**WORK TASK**
Please read the article about the executive orders below and answer: within what time frame will the U.S. Department of Labor review retirement plan data under Section 5?

Tucked into one of the two executive orders affecting the oil and gas industry that were signed by President Donald Trump on April 10 was a passage directing the secretary of labor to evaluate how retirement plans subject to federal oversight invest in the energy sector.

The president barely touched on that aspect during the signing ceremony in Crosby, Texas, near Houston. The thrust of the orders was to speed permitting of infrastructure projects by diminishing the ability of states to slow them down.

“My action today will cut through destructive permitting delays and denials,” he told an appreciative crowd.

But the passage, Section 5, while ostensibly structured to protect investments in the energy sector could carry some long-term risk as well. And its inclusion in the order caught many in the industry off-guard.

“This is a complete surprise to me,” James F. Bowe Jr., a partner in the Washington, D.C., office of King & Spalding, told HartEnergy.com. “I had not heard about this being discussed until it came out in the order.”

The text of Section 5 is straightforward. Within six months, the U.S. Department of Labor will review data of retirement plans subject to the Employment Retirement Income Security Act of 1974 (Erisa) “to identify whether there are discernible trends with respect to such plans’ investments in the energy sector.”

The secretary of labor will then review whether existing guidance on proxy voting should be changed.

“This appears to be suggesting that retirement plans subject to Erisa may be operating in some way—perhaps even suggesting that they are operating in concert—in a way relative to their investments in energy firms and I think, in particular, fossil fuel-focused companies—oil and gas producers, coal producers,” Bowe said.

Perhaps it’s just innocuous, he said, and will just result in a report and tweaks to guidance that won’t mean much. Then again….

**LISTED ENTRIES**
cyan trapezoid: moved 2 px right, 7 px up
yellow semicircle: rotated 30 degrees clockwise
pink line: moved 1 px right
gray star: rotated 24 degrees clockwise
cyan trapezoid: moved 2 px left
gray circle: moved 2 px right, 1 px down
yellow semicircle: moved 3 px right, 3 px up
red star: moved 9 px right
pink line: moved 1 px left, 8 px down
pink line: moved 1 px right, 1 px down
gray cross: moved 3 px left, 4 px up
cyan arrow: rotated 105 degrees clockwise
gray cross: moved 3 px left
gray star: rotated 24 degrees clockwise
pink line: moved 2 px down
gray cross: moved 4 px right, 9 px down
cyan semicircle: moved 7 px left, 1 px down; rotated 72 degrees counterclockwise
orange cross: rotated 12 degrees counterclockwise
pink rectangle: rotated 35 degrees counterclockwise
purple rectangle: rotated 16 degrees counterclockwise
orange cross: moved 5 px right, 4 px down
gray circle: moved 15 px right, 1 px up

**SOLVED PROBLEM**
Within six months.